• _LIST OF TASKS_
[A] Answer these from the interview:
(i) What three roles does the interview name for Lena Falkenhagen?
(ii) How often does the Womenize! – Inspiring Stories series appear?
(iii) In her answer, why does a game need a lot of structure and preplanning?
[B] Write out the part of the interview that starts at the words "Stories usually have" and ends after "twiddling their thumbs.", swapping "publishing company" for "publisher".

• _TEXT FOR ANALYSIS_
___
Womenize! – Inspiring Stories is our weekly series featuring inspirational individuals from games and tech. For this edition we talked to Lena Falkenhagen, Narrative Director, Novelist and Game Writer. She speaks about adapting storytelling for games versus novels, emphasizes media analysis, dramatic structures, and personal perspectives in teaching, and highlights balancing player agency with predefined narratives for immersive games. Read more about Lena in this interview:
Hi Lena! Your versatility in writing spans across various genres, from modern literature to historical fiction. How do you approach the creative process differently when crafting narratives for games compared to traditional novels, and what unique challenges and joys does each medium bring to your storytelling?

Stories usually have to adapt to the medium you’re telling them in, and to external factors. If you want to sell a concept for a book to a publishing company, you need an outline of what you’re going to write. But then, in the writing process, you can err from the script, because the novel only has to function in itself. A game needs a lot of structure and preplanning because you’re working in a team. If you go and try to find the story in the making, a lot of people have to wait for you, twiddling their thumbs.
___
• _COLLECTED MATERIAL_
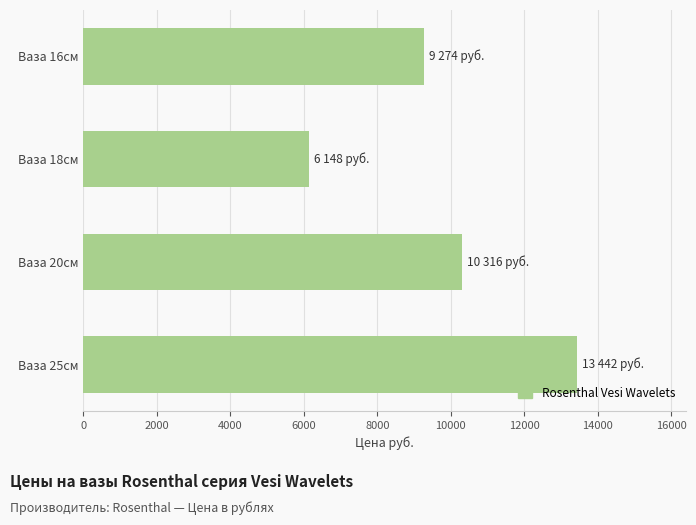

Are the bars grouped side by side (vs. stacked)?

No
___
• _YOUR RESPONSES_
[A]
(i) Narrative Director, Novelist and Game Writer.
(ii) Weekly.
(iii) Because you're working in a team.

[B]
Stories usually have to adapt to the medium you’re telling them in, and to external factors. If you want to sell a concept for a book to a publisher, you need an outline of what you’re going to write. But then, in the writing process, you can err from the script, because the novel only has to function in itself. A game needs a lot of structure and preplanning because you’re working in a team. If you go and try to find the story in the making, a lot of people have to wait for you, twiddling their thumbs.